Désormais organisée avec l’appui de la métropole du Grand Paris, la Nuit blanche se tiendra du 5 au 6 octobre 2019 et verra notamment le boulevard périphérique transformé en vélodrome lumineux.
Organisée depuis 2002, chaque premier samedi du mois d’octobre, la Nuit blanche, bénéficiant désormais du soutien de la métropole du Grand Paris, se déroulera le 5 octobre, de 19h à 7h du matin, franchissant le périphérique. Le temps d’une nuit, la création contemporaine sous toutes ses formes est mise à l’honneur dans la ville, sur l’espace public, dans des établissements culturels, des monuments prestigieux, méconnus ou inaccessibles habituellement.
Nuit blanche 2018 – Artistes promeneurs -Tabacalera © Pilar Albarracín courtesy Galerie Georges-Philippe & Nathalie Vallois
« Cette année encore, Paris sera traversée par une grande parade artistique et populaire, et parcourue en tous sens par plusieurs artistes-promeneurs qui ont fait de la marche ou de la circulation leur pratique artistique.
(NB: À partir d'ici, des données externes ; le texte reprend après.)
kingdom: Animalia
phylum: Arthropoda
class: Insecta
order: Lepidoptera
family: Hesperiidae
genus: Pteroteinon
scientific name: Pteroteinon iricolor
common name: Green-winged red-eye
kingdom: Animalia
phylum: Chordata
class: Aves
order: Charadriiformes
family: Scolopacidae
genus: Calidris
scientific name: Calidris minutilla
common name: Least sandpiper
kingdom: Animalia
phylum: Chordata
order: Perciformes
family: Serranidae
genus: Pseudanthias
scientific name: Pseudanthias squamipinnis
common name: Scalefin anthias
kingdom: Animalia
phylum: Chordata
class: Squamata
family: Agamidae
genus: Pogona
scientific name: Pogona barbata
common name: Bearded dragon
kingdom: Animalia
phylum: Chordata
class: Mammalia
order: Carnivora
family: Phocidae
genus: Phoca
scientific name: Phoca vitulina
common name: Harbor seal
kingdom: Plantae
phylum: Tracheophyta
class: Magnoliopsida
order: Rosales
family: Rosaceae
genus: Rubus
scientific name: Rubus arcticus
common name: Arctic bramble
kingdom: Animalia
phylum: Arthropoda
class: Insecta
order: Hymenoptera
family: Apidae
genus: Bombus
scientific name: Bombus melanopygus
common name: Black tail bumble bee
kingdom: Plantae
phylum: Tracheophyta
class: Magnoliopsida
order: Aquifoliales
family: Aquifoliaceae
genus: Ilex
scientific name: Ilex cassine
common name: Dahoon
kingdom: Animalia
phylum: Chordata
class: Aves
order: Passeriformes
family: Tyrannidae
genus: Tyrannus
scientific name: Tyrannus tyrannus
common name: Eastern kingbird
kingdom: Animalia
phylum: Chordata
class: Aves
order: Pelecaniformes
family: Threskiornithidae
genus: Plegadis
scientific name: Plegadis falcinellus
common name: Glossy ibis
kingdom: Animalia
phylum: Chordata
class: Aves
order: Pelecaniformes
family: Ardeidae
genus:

Quant au public, il se verra offrir l’expérience inédite du périphérique parisien transformé en vélodrome lumineux, ou pourra visiter au pas de course, le temps d’une grande traversée de Paris, quelques-uns de ses prestigieux musées, opéras et théâtres », indiquent les organisateurs.
Didier Fusillier et Jean-Max Colard
Didier Fusillier et Jean-Max Colard sont les directeurs artistiques de cette édition. Didier Fusillier est, depuis 2015, le président du parc et de la Grande halle de la Villette, où il programme des projets mêlant spectacle vivant, art contemporain et événements populaires, comme l’expérience immersive TeamLab, le développement du réseau des Micro-Folies, le festival 100 % ou l’exposition « Toutânkhamon ».
Jean-Max Colard est critique d’art et commissaire de nombreuses expositions en France et à l’étranger comme « Offshore » (Ricard, 2005), « Perpetuals Battles » (Baibakov art projects, Moscou, 2010), « La Nuit des Tableaux Vivants » (Paris Belleville, 2012), « Duras Song », (Centre Pompidou, 2015) ou encore « La grande galerie du foot » (La Villette, 2016). Il a également été commissaire associé pour le festival du Printemps de Septembre à Toulouse aux côtés de Christian Bernard. De 1997 à 2017, il a dirigé la page Arts du magazine Les Inrockuptibles. Il travaille actuellement au Centre Pompidou au sein du département du développement culturel, où il dirige le service de la parole.
Le concept des Nuits blanches a fait florès à travers le monde : de Bruxelles (Belgique) à Kyoto (Japon), de Melbourne (Australie) à Taipei (Taïwan), 35 villes réalisent désormais cette performance nocturne inédite, dont pour la première fois, Los Angeles (États-Unis), Mexico (Mexique) et Prizren (Kosovo).
De 19h À 22h
À la tombée du jour, les fanfares venues de Paris et d’Ile de France, ou encore les steel bands, les batucadas et autres marching bands du monde entier (réunis par la Philharmonie de Paris), ainsi que les amateurs et danseurs associés aux plateformes défileront le long de la rue de Rivoli en un cortège gigantesque, plastique et musical.
De 22h À 23h
Vers 22h, la Parade touche à sa fin. Place de la Bastille, les musiciens continueront de jouer ensemble, tandis que les plateformes poursuivront leur route. Chacune d’elles ira ainsi rejoindre un site précis dans Paris ou dans la métropole. La plateforme pourra alors se transformer en scène musicale, en sculpture publique, en spectacle visuel… Tout autour, dans le périmètre, d’autres œuvres seront accessibles au public. Tandis que d’autres artistes-promeneurs circuleront à leur tour dans la ville.